Caesalpinia bahamensis

Caesalpinia bahamensis Lam.

Common Names: Bahama Brasiletto

Family: Fabaceae

Habit: Caesalpinia bahamensis grows as a large shrub to small tree up to 5 m in height. The trunk and stems are brownish-grey and are covered with prickles. The leaves are arranged alternately, are pinnately compound, to 30 cm in length with the pinnae in 2-4 pairs each with 3-6 leaflets. The leaflets are obovate with a rounded leaf apex and entire margin.

The complete, perfect, zygomorphic flowers are arranged in racemes that exceed the length of the leaves.
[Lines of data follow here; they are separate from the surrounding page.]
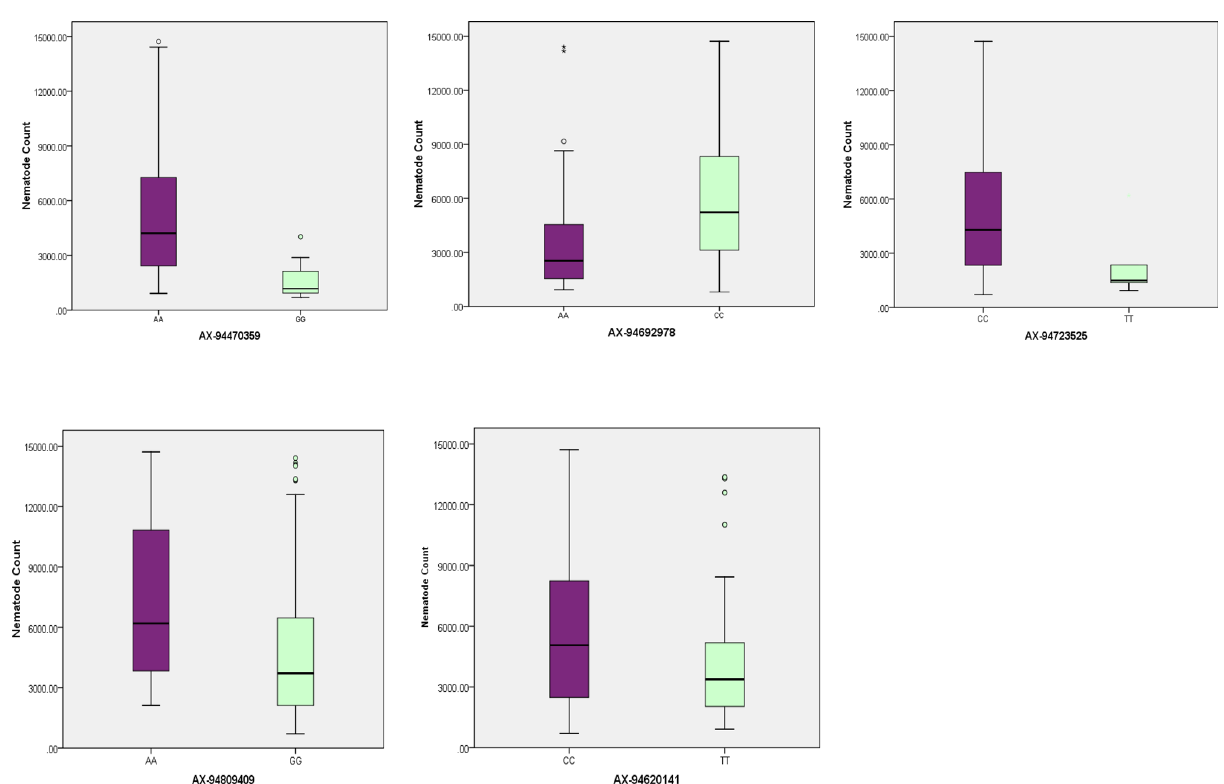
Figure 5. Boxplot showing the allelic effect of five significant MTAs for nematode count, X-axis representing the marker name and alleles, Y-axis depicts nematode count. Alleles which were decreasing or increasing the nematode count considered as favourable and unfavourable alleles,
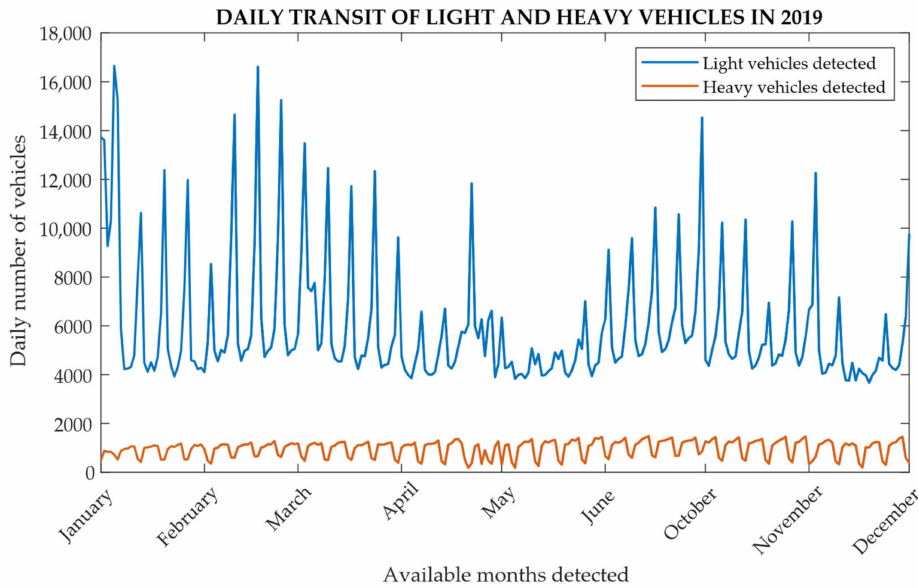
Figure 21. Data of the daily transit of light and heavy vehicles between October and June recorded in 2019 in the highway section of the case study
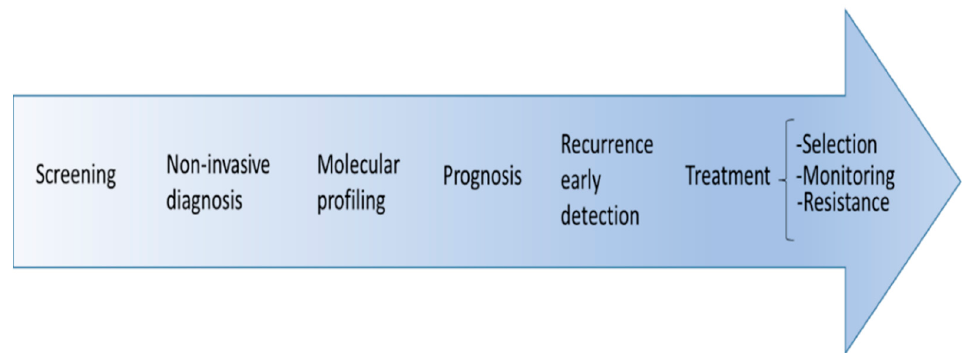
Figure 1. Potential application of liquid biopsy in pancreatic cancer.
The flowers are zygomorphic. There are 5 greenish-yellow sepals in the calyx and 5 greenish-yellow petals in the corolla that are fused at the base. There are 9-10 stamens that exceed the perianth. The fruit is a legume, 5-8 cm in length, turning brown at maturity.

Habitat: Caesalpinia bahamensis grows in Dry Broadleaf Evergreen Formations –Forest/Shrublands (coppice) as well as an understory shrub in Pine Woodlands.

Distribution: Caesalpinia bahamensis grows through out all islands in the Lucayan Archipelago more commonly in the northern islands as well as in Cuba.

Medicinal/Cultural/Economic usage: Caesalpinia bahamensis has no known medicinal uses in the Lucayan Archipelago. It is closely related to C. vesicaria that has a long cultural and economic history in the Bahamas.